Réunissant des personnes venues de 55 pays dont 36 d’Afrique (représentants des gouvernements, organisations de la société civile, universitaires, bailleurs de fonds, agences des Nations unies, organisations non gouvernementales et secteur privé), la conférence a abordé les questions de l’intégration de la malnutrition dans les politiques publiques, de l’efficacité des interventions, et du financement à long terme des engagements.
Les expériences décrites lors de la conférence prouvent qu’il est possible d’améliorer efficacement la situation à moindre coût. Rien que dans le Sahel, 850 000 enfants souffrant de malnutrition aiguë sévère ont été soignés correctement en 2012. Il faut maintenant développer ces actions et pérenniser leur financement. Le ministre français délégué au Développement Pascal Canfin a profité de la conférence pour annoncer la mobilisation de 30 millions d’euros prélevés sur la nouvelle taxe sur les transactions financières. Pour l’instant, la malnutrition ne mobilise encore que 0,4 % de l’aide publique au développement.

Au cours de l’année 2013, plusieurs événements aborderont la problématique de la nutrition et son importance pour le développement.
En effet, jamais la mobilisation internationale pour la malnutrition n’a été aussi forte.
Parmi tous les enjeux du développement, c’est la cause que nous devrions soutenir prioritairement. Selon le Prix Nobel américain Vernon Smith, présent au Consensus de Copenhague en mai 2012, “ L’un des meilleurs investissements possibles est de fournir des micronutriments aux populations qui souffrent de malnutrition. Les bénéfices que l’on en retirerait – en termes d’amélioration de la santé, de l’éducation et de la productivité – seraient énormes. »

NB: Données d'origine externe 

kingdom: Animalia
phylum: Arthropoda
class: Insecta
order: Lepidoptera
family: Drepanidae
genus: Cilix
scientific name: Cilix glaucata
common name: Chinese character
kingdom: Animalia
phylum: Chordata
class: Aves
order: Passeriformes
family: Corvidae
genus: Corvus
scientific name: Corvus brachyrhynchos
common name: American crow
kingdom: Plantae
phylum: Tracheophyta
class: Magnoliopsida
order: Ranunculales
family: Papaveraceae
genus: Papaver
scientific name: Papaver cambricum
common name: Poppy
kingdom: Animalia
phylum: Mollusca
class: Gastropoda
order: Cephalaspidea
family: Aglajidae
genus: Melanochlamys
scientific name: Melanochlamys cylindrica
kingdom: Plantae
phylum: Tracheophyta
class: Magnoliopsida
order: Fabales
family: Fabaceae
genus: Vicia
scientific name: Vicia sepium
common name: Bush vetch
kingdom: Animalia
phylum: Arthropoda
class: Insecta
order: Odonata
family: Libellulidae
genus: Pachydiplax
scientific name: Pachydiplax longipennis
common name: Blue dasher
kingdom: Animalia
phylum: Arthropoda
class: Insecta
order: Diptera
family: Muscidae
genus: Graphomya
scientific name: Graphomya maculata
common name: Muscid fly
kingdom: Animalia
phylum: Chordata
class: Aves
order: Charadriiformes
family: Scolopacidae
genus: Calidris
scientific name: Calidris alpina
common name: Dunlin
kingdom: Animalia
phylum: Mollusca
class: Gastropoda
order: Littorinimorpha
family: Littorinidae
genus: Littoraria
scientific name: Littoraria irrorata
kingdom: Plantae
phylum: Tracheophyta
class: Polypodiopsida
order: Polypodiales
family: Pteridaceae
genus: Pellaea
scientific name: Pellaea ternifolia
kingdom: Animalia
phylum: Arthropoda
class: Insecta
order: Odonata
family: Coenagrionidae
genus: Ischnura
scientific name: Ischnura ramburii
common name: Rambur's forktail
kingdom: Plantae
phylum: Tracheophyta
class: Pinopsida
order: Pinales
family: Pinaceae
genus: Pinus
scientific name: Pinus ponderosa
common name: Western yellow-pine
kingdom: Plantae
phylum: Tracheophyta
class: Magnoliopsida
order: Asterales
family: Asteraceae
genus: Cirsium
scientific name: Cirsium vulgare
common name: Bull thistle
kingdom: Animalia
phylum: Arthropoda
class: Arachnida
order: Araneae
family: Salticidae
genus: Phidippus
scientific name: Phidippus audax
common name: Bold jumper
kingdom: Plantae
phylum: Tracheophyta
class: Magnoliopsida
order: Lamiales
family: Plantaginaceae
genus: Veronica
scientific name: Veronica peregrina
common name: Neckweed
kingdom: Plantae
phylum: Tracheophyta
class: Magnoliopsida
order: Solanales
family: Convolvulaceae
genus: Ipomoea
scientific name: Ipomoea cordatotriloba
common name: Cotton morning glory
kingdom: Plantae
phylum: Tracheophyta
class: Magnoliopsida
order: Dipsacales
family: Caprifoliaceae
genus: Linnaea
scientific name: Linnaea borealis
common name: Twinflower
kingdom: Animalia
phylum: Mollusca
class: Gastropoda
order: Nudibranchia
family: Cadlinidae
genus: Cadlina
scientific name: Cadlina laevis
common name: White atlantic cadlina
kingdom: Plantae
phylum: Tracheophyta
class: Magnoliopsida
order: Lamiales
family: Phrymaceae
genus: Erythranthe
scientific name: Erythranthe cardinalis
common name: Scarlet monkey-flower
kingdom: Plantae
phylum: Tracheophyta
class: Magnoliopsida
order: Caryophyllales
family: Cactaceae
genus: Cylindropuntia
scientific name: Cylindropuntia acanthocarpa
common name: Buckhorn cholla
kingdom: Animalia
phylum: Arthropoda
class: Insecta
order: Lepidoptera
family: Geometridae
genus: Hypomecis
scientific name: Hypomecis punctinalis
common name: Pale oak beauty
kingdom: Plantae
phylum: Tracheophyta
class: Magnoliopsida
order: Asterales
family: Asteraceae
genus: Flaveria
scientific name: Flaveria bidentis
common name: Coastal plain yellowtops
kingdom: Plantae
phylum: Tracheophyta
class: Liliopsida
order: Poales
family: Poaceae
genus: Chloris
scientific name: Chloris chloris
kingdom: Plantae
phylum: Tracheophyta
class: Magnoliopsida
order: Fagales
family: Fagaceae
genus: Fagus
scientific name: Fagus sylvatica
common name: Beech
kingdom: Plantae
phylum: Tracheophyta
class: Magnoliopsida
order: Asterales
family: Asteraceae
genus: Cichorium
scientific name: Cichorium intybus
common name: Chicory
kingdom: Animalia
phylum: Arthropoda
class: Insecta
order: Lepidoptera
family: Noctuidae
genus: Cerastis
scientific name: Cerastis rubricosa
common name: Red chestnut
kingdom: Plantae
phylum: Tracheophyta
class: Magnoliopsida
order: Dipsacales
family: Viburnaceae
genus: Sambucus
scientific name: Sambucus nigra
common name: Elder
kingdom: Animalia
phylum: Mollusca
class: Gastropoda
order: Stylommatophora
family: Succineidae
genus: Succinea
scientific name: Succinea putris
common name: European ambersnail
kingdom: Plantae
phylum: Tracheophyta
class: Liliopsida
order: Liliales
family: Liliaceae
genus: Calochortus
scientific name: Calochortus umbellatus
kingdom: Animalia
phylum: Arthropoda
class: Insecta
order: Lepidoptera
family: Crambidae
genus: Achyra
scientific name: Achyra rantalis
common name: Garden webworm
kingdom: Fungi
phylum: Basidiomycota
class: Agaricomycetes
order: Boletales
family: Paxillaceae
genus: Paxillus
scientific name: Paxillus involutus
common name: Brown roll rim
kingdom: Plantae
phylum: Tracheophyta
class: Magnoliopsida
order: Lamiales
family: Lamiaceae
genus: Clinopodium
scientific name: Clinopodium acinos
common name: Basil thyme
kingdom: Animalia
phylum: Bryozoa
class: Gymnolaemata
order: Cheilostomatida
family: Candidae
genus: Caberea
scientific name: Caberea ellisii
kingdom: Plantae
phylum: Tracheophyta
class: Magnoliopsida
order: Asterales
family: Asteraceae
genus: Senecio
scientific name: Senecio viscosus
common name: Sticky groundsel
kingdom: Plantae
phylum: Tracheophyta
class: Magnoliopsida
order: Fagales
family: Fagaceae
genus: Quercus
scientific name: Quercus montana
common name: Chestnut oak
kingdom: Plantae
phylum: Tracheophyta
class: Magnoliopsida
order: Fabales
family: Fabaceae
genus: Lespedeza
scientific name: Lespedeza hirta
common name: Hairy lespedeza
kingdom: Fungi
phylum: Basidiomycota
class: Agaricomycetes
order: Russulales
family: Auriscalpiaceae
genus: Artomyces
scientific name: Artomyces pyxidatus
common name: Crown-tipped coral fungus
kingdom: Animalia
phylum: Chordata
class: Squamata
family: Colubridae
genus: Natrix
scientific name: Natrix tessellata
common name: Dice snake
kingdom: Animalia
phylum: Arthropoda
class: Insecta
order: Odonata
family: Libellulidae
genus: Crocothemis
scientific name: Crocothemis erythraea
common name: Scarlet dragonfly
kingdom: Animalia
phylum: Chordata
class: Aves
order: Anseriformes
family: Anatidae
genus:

La malnutrition infantile, dont l’un des principaux foyers reste l’Afrique subsaharienne, est responsable de 30 % de la mortalité infantile et frappe 165 millions d’enfants dans le monde. Les retards de croissance diminuent les chances de survie des enfants et entraînent des conséquences durables sur les capacités physiques et intellectuelles des individus. La présidente d’UNICEF France,  Michèle Barzach, insiste : « La malnutrition est un mal qui tue ou laisse des séquelles irréversibles. On sait qu’il existe des réponses peu coûteuses et efficaces, à condition de les apporter dans les mille jours qui vont de la conception au deuxième anniversaire de l’enfant, quand la formation du cerveau est quasiment terminée. »
Pour résoudre la question, il ne faut pas se limiter au manque de nourriture. La malnutrition provient aussi d’apports insuffisants en micronutriments (vitamines, minéraux, oligo-éléments), de maladies affaiblissant l’organisme, de l’absence d’accès à l’eau potable ou aux soins, de pratiques inadaptées provoquées par un déficit d’éducation… Une approche multidimensionnelle intégrant la nutrition maternelle et infantile dans les politiques de santé et de protection sociale est nécessaire.